Chatting with Beau on AIM as ashmay44 was so much better than trying to talk to the boys at my middle school. I was new, having moved from Laguna Beach, California to Bryn Mawr, Pennsylvania in the middle of seventh grade. The boys weren’t really that different, but the girls were another species entirely. They were super into Broadway plays, and knew all the lyrics to Rent. They wore chunky high-heeled Dr. Martens, fitted bell-bottom jeans, and shirts bedazzled with brand names like GAP or GUESS. After elementary school, I had attended a private Catholic school where I wore the same white polo shirt and plaid skirt every day, pulled from a closet worthy of Mr. Rogers. My sense of fashion had frozen in the fifth grade with board shorts and Billabong shirts, and I scrambled to catch up, demanding trips to the nearby King of Prussia Mall to build a more sophisticated East Coast wardrobe at Limited Too.

But even with my bell-bottom jeans, I was painfully awkard. I was good at school and good at sports, but terrible at being a 14-year-old girl. My friendships at St. Catherine’s in Laguna Beach had been stunningly without drama, and so I wasn’t trained in the arts of gossip and betrayal. And it didn’t help that every girl at Welsh Valley Middle School was getting boobs except for me (technically, I’m still waiting).

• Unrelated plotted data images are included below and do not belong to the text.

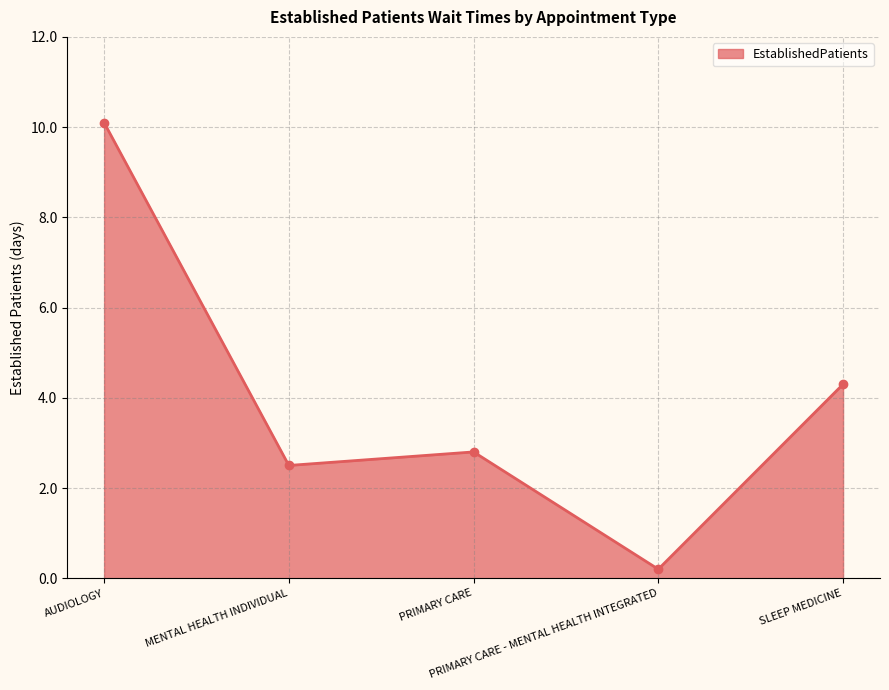

How many distinct data groups are displayed?

1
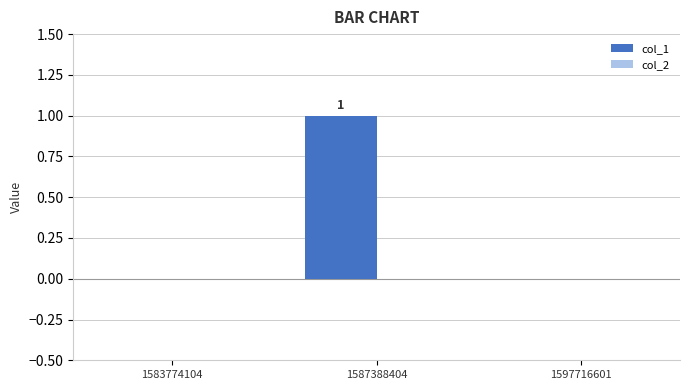

Which label corresponds to the largest value in the chart?

1587388404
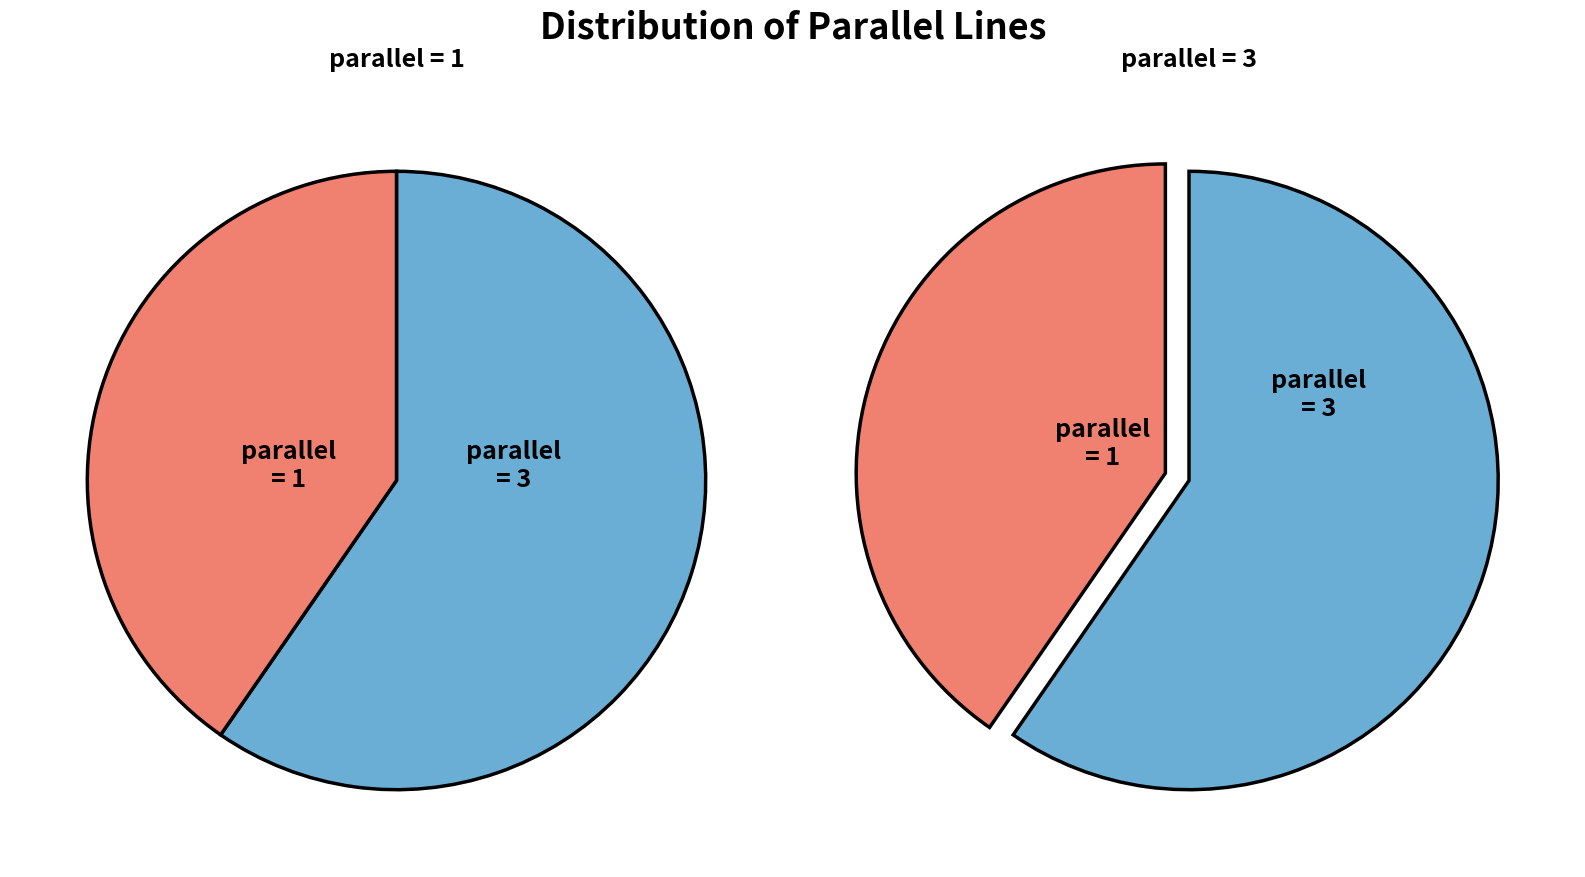

How many slices are in this pie chart?

2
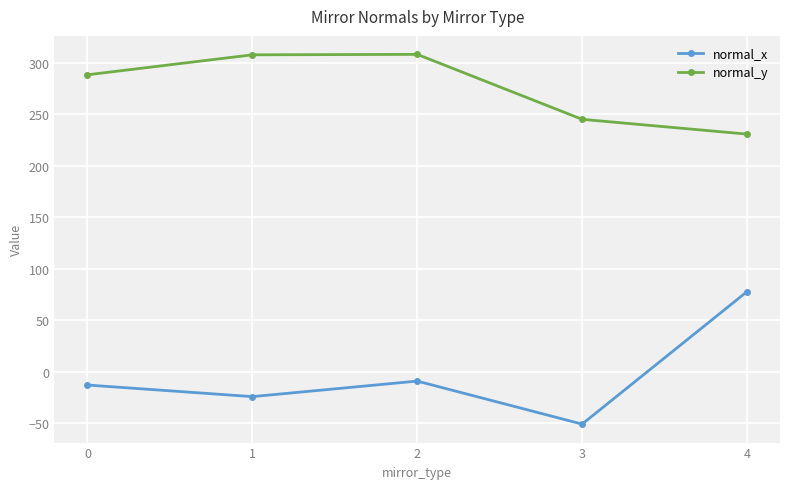

How many values in the normal_y series are below 288?

2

I had no clue how to compete with my curvy, conniving peers for the attention of our male classmates, so I didn’t even try.

But Beau had no idea what I looked like! All he had were my words, and writing has always been more natural for me than speaking. Then one day on AIM, he dropped a bomb.

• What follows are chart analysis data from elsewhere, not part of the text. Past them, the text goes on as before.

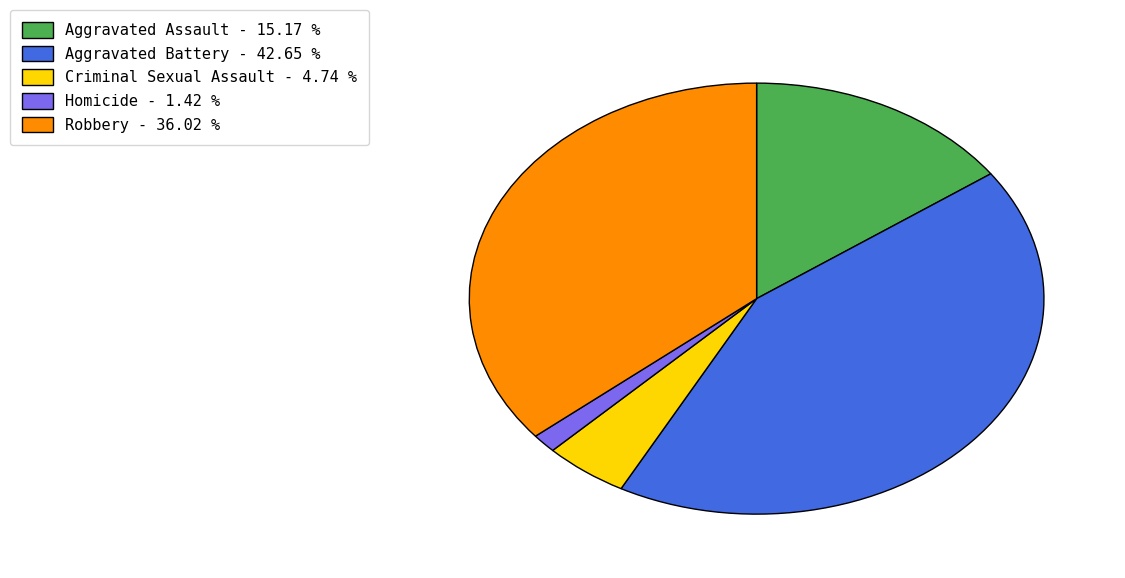

Is there any slice that represents more than half of the pie?

No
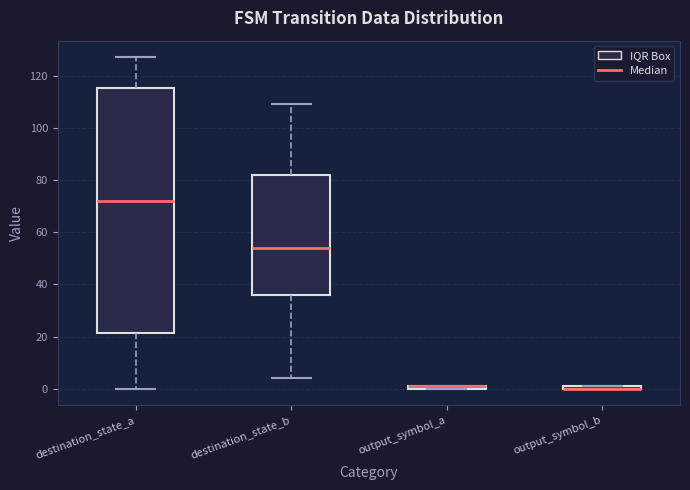

Which box is the tallest, from its lower edge to its upper edge?

destination_state_a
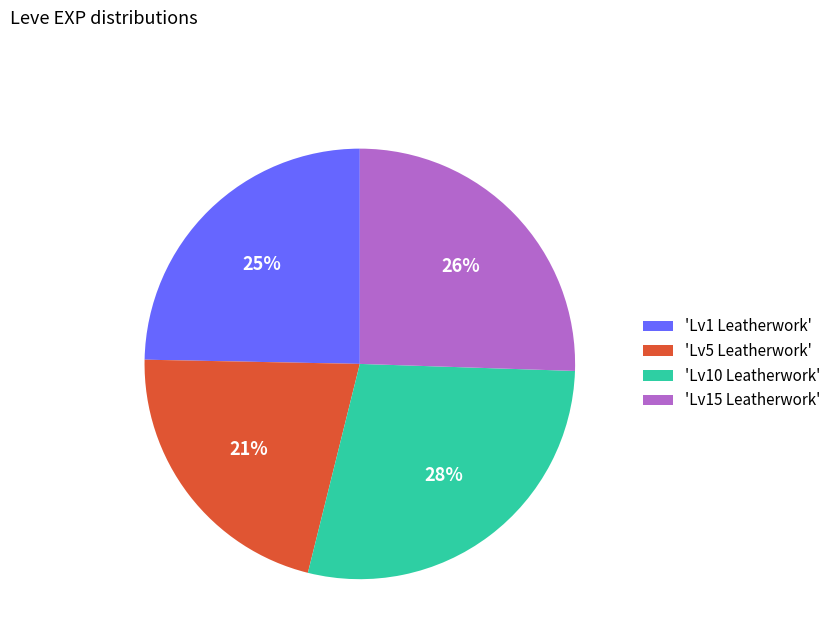

To the nearest percent, what is the average slice percentage?

25%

“Maura!” I screamed into the phone. “Beau’s school is coming to the amusement park!”

It was our big eighth grade trip, and it appeared that all surrounding schools were converging on the same amusement park on the same day. And just like that, Maura and I were taking our friendship with Beau offline.

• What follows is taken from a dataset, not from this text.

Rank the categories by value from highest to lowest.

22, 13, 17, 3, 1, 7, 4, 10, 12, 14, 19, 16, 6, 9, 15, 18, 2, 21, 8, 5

This was a year before I got my first cell phone, so I have no idea how we all found each other in that sea of teens. But the timing was magical. It was a hot day and Maura and I had just cooled down on a ride that involved getting majorly splashed. I had recently determined after much mirror-based research that my face was prettier when wet (yes, that’s weird, and no, I guess I wasn’t wearing mascara back then). And so it was with a perfectly damp face that I looked up when Beau called our names.

Beau was tall, lanky and freckled. I decided right away that he was good looking, and would be downright handsome if he stopped parting his hair in the middle. After what must have been a very awkward and perhaps cruel exchange (sorry, Maura), Beau asked me (me!!) to go on one of the rides with him. We sat facing each other in a contraption that rotated in the air. At one point, some of his spit fell on my face. Afterwards we held hands all the way back to our respective school buses in the parking lot, and it was official. I had a boyfriend.

But the honeymoon was short-lived. Maura, my closest friend, would barely look at me. Beau insisted on moving our conversations from the safe haven of AIM to the eavesdropping-prone home phone, which has never been my jam. And then, a week or so into our relationship, he took things even further and asked me to go see a movie with him.

“Dad, can I get a ride to the movie theater tomorrow night?”

“Who are you meeting?”

“Just a friend, Beau.”

“Your…boyfriend?” My dad chuckled.

“What?!” I turned red, horrified. “What are you talking about?”

“Beau is a nickname for boyfriend, silly,” explained my highly amused dad.

“Nevermind!”

I ran up to my room, and broke up with Beau over AIM that evening. Things were moving too fast, I said. Maybe we should just be friends. In truth, I was overwhelmed by the logistics of having an offline boyfriend. Why couldn’t we have kept things simple, sending clever messages back and forth on AIM, with an annual amusement park rendezvous?

The next morning in front of our lockers, I told Maura that Beau and I had broken up. Our friendship was more important. And things went back to normal, with Maura and I huddled around her parents’ computer, impatiently awaiting that dial-up modem, the soundtrack of our friendship.